• _AIM OF THE EXERCISE_
From the entries below, output the line with "télécharger et l’installer" and each following line up to and including the line with "appropriées", exactly as written.

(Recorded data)
________
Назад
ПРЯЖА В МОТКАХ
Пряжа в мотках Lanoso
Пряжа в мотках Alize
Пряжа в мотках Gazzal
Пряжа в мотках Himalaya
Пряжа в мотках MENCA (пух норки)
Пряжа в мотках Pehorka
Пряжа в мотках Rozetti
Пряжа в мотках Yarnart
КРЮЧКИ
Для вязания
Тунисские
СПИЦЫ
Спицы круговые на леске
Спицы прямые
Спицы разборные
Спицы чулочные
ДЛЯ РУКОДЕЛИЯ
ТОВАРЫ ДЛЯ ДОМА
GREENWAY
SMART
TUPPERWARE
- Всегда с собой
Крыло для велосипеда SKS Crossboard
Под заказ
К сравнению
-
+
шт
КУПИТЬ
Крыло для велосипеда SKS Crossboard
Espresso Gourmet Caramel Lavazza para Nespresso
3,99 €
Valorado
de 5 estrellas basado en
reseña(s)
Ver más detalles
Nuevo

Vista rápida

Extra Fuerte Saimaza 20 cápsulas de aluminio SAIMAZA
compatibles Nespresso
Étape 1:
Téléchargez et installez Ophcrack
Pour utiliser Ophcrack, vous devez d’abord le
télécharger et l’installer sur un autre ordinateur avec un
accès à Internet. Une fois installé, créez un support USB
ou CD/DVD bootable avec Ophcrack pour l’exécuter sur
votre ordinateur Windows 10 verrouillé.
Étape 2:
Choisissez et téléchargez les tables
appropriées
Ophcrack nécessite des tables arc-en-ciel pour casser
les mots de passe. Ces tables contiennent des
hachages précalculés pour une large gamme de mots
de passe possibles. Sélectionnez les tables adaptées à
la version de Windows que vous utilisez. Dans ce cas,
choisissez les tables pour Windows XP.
________
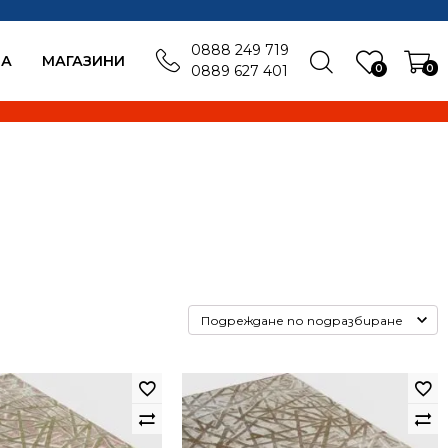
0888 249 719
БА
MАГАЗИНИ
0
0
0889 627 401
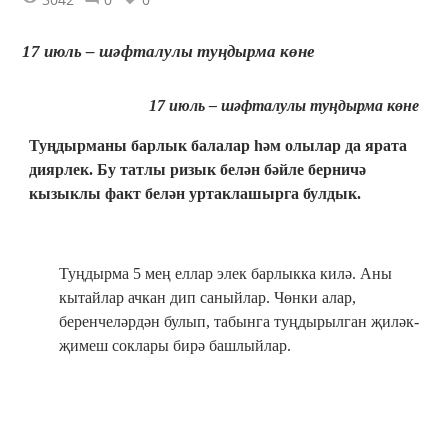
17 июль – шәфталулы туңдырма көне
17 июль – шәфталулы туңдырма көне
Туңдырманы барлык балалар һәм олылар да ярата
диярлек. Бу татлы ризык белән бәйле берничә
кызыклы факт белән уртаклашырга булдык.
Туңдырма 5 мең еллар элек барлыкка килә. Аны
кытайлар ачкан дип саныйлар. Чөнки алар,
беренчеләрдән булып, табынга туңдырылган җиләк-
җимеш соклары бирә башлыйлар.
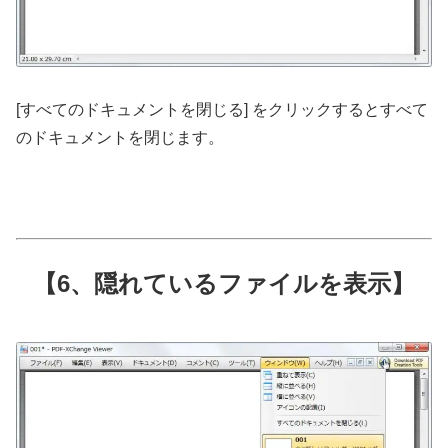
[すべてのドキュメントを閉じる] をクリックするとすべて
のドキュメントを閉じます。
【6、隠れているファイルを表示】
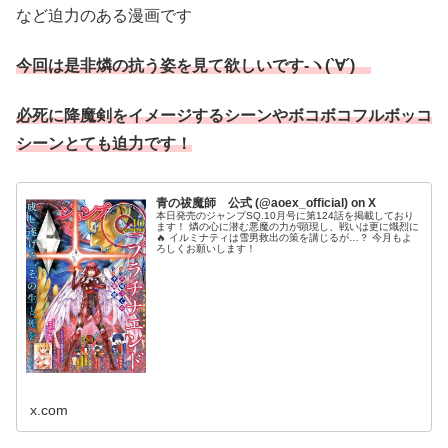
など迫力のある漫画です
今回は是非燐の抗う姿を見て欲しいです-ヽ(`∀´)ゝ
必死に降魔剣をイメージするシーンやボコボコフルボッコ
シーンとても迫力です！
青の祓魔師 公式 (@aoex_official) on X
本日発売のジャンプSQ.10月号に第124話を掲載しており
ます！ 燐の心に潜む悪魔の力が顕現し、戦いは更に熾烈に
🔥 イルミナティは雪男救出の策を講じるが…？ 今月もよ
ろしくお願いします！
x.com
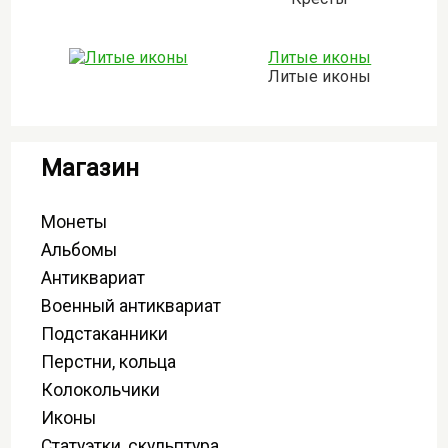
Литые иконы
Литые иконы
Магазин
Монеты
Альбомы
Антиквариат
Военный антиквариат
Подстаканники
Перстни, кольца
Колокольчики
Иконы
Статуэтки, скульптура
________
• _ANSWER BOX_
télécharger et l’installer sur un autre ordinateur avec un
accès à Internet. Une fois installé, créez un support USB
ou CD/DVD bootable avec Ophcrack pour l’exécuter sur
votre ordinateur Windows 10 verrouillé.
Étape 2:
Choisissez et téléchargez les tables
appropriées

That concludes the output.